The formation of PdH_x is not only a chemical transformation but also significantly alters the electronic properties of the Pd-SnO₂ junction. The reduced work function of PdH_x compared to metallic Pd lowers the energy barrier for electron transfer into the SnO₂ conduction band, enabling more efficient carrier injection. This transition from a Schottky to quasi-Ohmic contact promotes rapid resistance change upon H₂ exposure, thereby improving both response and recovery dynamics of the sensor.

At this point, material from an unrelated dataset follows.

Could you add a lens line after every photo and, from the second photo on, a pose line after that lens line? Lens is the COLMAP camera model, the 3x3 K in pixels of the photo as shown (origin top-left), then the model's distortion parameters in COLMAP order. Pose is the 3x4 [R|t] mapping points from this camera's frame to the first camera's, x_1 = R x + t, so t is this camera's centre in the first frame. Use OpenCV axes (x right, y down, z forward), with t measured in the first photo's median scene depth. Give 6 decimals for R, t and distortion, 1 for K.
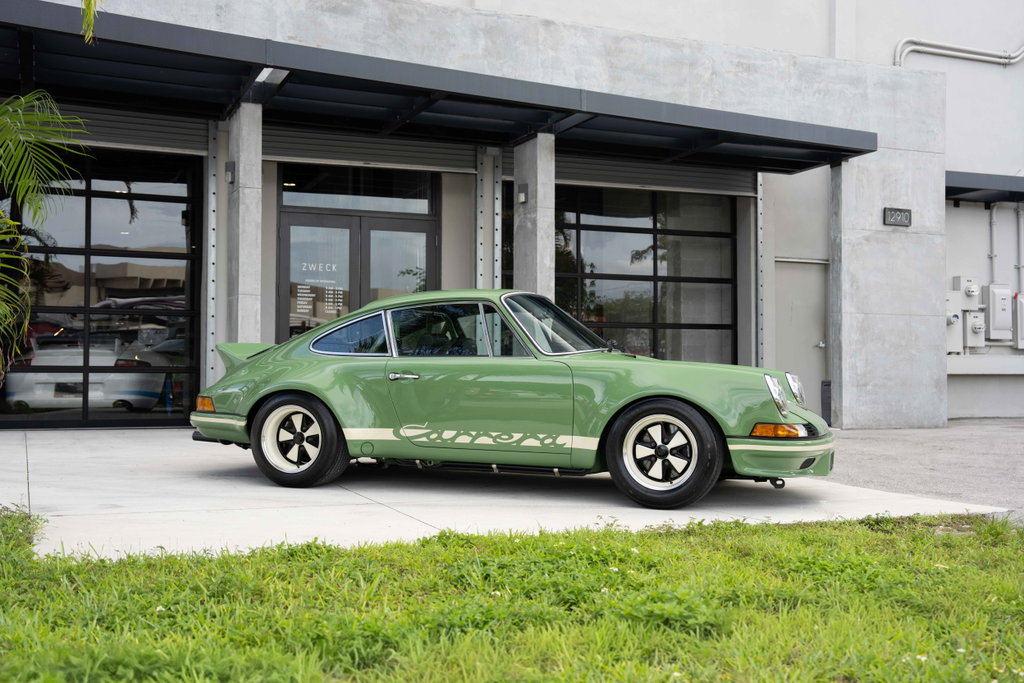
lens RADIAL K [[1103.0, 0, 519.0], [0, 1103.0, 347.3], [0, 0, 1]] dist [0.044098, 0.000000]
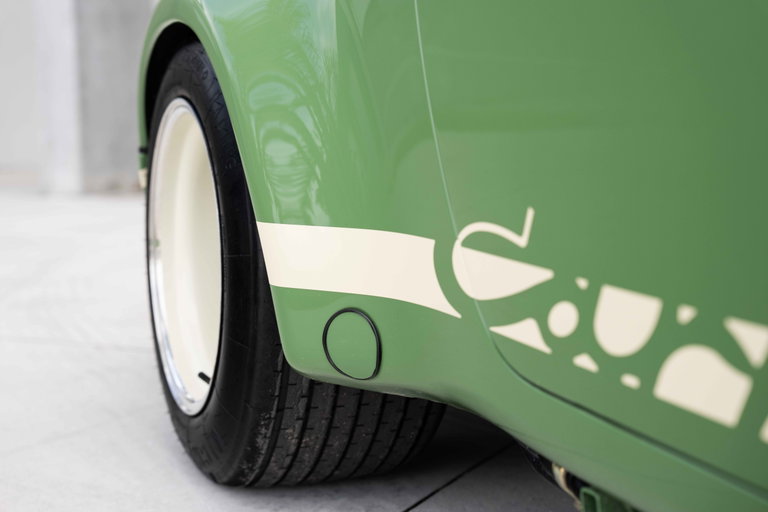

The work function modification of PdH_x (Φ = 3.21 eV) facilitates Ohmic contact formation with SnO₂, as illustrated in Fig. 7(d). The electron release from O⁻ ions adsorbed on Pd NDs surface and subsequent transfer to SnO₂ results in DL charge region reduction and low-resistance state transition ^[23]. Taken together, the combined effects of increased nanowire density, Pd-catalyzed spillover and dissociation, and Schottky barrier modulation lead to a highly responsive and sensitive gas sensing system. The Pd-SnO₂ sensor particularly benefits from this synergy, achieving enhanced detection performance even at room temperature.

Fig. 7. The schematic illustrations of the spillover effect in Pd-SnO₂ nanostructures: (a) In air environment, and (b) In H₂ environment. The band diagram images of Pd-SnO₂ gas sensor: (c) In air environment (Schottky contact), and (d) In H₂ environment (Ohmic contact).